New York - AFP
Wells Fargo's chief defended the bank's efforts to rectify a massive fake accounts scandal Tuesday, but faced tough questioning from senators and at least one call for his ouster.
Chief executive Tim Sloan, who was promoted to the top job in late 2016 after the scandal exploded, again apologized for the debacle, in which the bank opened as many as 3.5 million potentially phony accounts at a time when executives told Wall Street "cross selling" would boost profits.
Sloan reviewed myriad efforts to compensate affected customers, change payment incentives and better train employees.
"Wells Fargo is a better bank today than it was year ago and in a year it will be a better bank than it is today," he pledged.
The session was a follow-up to a hearing last fall in the same committee at which former chief executive John Stumpf endured bruising questions from senators from both parties and a particularly harsh dressing-down from Massachusetts Democrat Elizabeth Warren, who accused the CEO of "gutless leadership."
Stumpf stepped down three weeks after the hearing and was replaced by Sloan, a 30-year Wells veteran who served as chief operating officer when the fake accounts scandal broke.
Warren also went hard after Sloan, telling him he "should be fired" for not doing more to investigate and address the problem as signs of the scandal surfaced.
"At best you were incompetent," she said. "At worst you were complicit."
Sloan defended his response, saying the bank took some "incremental" actions early on, but misunderstood the depth of the problem.
"I have made mistakes, I haven't been perfect," he said. "The reason I'm the right person is because I have made change for 30 years."

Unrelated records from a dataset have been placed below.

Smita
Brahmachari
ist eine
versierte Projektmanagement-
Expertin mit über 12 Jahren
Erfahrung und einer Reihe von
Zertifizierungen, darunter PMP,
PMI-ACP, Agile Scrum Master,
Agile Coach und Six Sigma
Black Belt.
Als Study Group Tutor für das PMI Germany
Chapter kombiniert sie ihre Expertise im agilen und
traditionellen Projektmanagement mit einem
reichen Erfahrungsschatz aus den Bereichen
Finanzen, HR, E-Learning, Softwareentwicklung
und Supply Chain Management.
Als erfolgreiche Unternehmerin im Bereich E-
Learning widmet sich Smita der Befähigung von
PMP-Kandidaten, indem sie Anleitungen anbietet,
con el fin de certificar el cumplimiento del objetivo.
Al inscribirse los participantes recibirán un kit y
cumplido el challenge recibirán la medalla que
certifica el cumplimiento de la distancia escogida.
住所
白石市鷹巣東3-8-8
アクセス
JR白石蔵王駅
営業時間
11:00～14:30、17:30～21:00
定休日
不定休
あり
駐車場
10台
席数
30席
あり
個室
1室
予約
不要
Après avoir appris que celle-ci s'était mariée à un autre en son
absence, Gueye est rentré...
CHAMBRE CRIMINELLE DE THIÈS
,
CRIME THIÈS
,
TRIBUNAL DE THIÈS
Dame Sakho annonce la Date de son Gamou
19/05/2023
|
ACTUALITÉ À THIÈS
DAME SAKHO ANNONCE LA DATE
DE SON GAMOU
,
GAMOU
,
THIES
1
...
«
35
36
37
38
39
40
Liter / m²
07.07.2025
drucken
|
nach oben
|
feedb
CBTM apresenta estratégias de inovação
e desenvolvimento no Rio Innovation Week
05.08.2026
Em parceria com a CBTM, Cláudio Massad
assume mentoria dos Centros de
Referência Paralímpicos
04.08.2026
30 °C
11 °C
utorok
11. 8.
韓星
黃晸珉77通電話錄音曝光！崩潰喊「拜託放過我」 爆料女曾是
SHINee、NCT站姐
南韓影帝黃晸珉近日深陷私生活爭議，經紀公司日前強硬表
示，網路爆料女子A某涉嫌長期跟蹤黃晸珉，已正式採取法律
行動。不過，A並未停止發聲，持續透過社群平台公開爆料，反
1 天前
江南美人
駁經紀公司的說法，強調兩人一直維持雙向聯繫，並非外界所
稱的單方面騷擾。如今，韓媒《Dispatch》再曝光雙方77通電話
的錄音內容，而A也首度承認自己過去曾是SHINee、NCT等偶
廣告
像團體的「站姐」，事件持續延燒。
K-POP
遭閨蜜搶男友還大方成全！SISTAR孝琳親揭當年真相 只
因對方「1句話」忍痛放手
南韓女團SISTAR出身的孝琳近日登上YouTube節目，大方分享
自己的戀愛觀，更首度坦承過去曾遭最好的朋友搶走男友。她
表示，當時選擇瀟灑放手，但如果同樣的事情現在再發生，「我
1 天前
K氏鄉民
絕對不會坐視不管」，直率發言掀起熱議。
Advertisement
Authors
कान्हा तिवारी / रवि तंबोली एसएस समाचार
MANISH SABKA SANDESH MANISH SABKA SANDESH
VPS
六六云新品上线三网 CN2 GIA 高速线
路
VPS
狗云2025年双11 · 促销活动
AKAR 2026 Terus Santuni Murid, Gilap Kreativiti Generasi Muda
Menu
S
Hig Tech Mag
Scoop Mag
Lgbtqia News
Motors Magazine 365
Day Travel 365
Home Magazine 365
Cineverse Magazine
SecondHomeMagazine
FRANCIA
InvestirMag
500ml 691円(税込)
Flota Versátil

While some Republican lawmakers also expressed astonishment at the scandal, their questions were generally fairly polite.
But Senator Sherrod Brown lambasted Wells Fargo for forcing consumers in many cases into arbitration, a behind-closed-door process that can keep corporate malfeasance from courtroom exposure and that critics say often leaves consumers paying.
Other Democrats attacked Sloan for outsourcing jobs from the US to the Philippines and for his frequent invocation of Wells Fargo's massive size, which they said implied the bank was too big to regulate. The bank has 70 million customers and employs 270,000.
"So you're too big?" Democratic Senator Brian Schatz of Hawaii said to Sloan's response to a question on why the bank's charter shouldn't be revoked.
"It's only in financial services where people can make such massive errors and there doesn't appear to be any accountability," Schatz said.